Selain itu, tingkat komitmen pemerintah daerah dalam pelaksanaan program ini belum merata. Kondisi tersebut berdampak pada capaian di beberapa wilayah yang masih berada di bawah angka 80 persen. Pelaksanaan CKG juga dinilai masih terpusat di puskesmas, sehingga belum sepenuhnya menjangkau masyarakat yang jarang atau tidak pernah mengakses layanan kesehatan di fasilitas tersebut.
Tantangan lainnya berkaitan dengan ketersediaan sarana pendukung, seperti alat kesehatan, bahan medis habis pakai, serta distribusi tenaga kesehatan yang belum merata. Akibatnya, tidak semua puskesmas mampu memberikan layanan pemeriksaan kesehatan secara menyeluruh. Di sisi lain, sistem pencatatan dan pelaporan hasil CKG juga belum terintegrasi dengan baik, sehingga memperlambat proses pemantauan capaian program.
Untuk menjawab berbagai tantangan tersebut, Kemenkes menyiapkan sejumlah strategi guna memastikan target 2026 dapat tercapai. Upaya yang akan dilakukan antara lain memperluas sosialisasi Program CKG secara masif dan berkelanjutan, serta mengembangkan layanan pemeriksaan kesehatan di luar gedung puskesmas, seperti melalui puskesmas pembantu dan posyandu.

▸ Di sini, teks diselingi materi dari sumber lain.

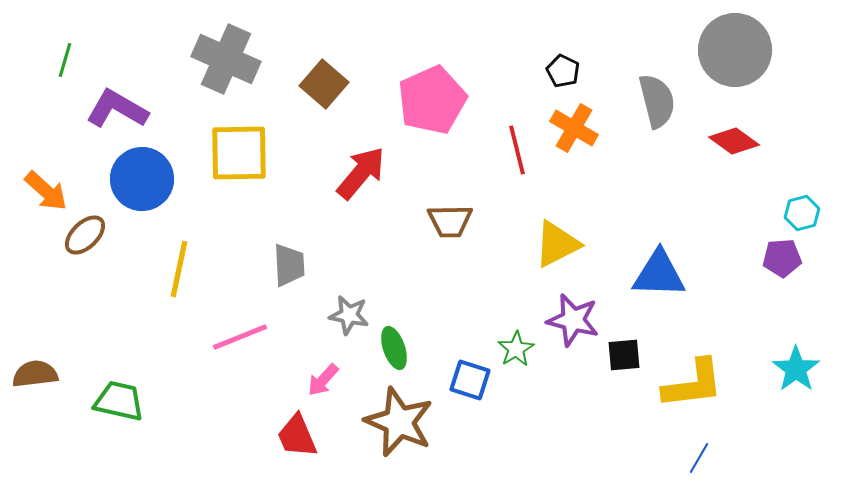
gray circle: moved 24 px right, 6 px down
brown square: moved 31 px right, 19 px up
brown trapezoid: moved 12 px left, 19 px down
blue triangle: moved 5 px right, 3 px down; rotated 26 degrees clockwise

Kemenkes juga berencana memperluas pelaksanaan CKG ke fasilitas kesehatan tingkat pertama selain puskesmas, termasuk di lingkungan kementerian dan lembaga, perkantoran, tempat kerja, hingga komunitas masyarakat. Selain pemeriksaan, penguatan tata laksana tindak lanjut hasil CKG menjadi fokus utama agar temuan faktor risiko dapat segera ditangani.
Sesuai dengan mandat Rencana Pembangunan Jangka Menengah Nasional (RPJMN) dan Rencana Strategis Kemenkes, target rinci CKG mencakup 60 persen kabupaten/kota dengan cakupan di atas 80 persen, pemeriksaan 70 persen bayi baru lahir, 55 persen balita dan anak prasekolah, 35 persen anak usia sekolah dan remaja, 45 persen penduduk usia dewasa, serta 55 persen kelompok lanjut usia.

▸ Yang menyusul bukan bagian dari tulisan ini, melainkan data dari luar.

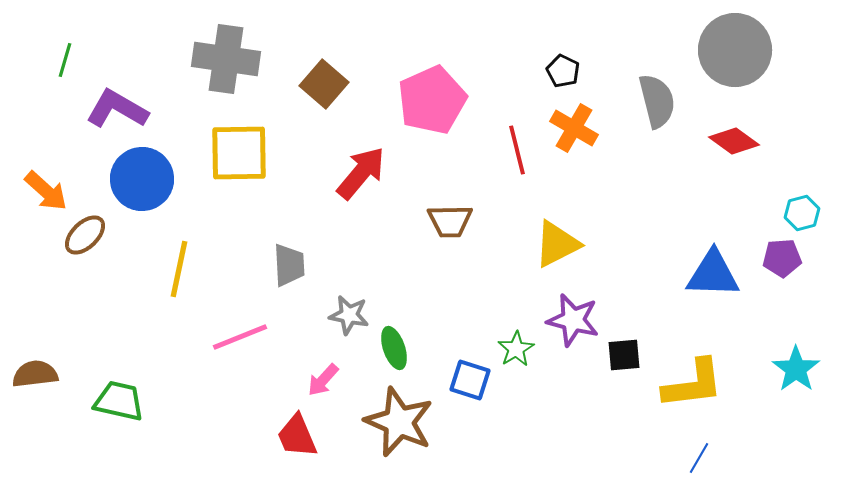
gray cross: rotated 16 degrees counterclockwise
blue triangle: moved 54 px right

Aji menambahkan bahwa data hasil CKG akan dimanfaatkan sebagai dasar perencanaan program kesehatan di seluruh tingkatan pelayanan. Kebijakan yang diterapkan berfokus pada penguatan layanan promotif dan preventif berbasis faktor risiko, peningkatan kapasitas tenaga kesehatan, pemenuhan sarana prasarana, serta kolaborasi lintas sektor.
Untuk menjamin keberlanjutan layanan, Kemenkes juga menyusun tata laksana CKG yang terintegrasi dengan BPJS Kesehatan. Dengan demikian, peserta Jaminan Kesehatan Nasional (JKN) dapat memperoleh layanan lanjutan tanpa hambatan pembiayaan. Selain itu, penguatan sistem informasi dan pemantauan bersama pemerintah daerah terus dilakukan guna memastikan masyarakat mendapatkan penanganan dini yang tepat dan berkesinambungan.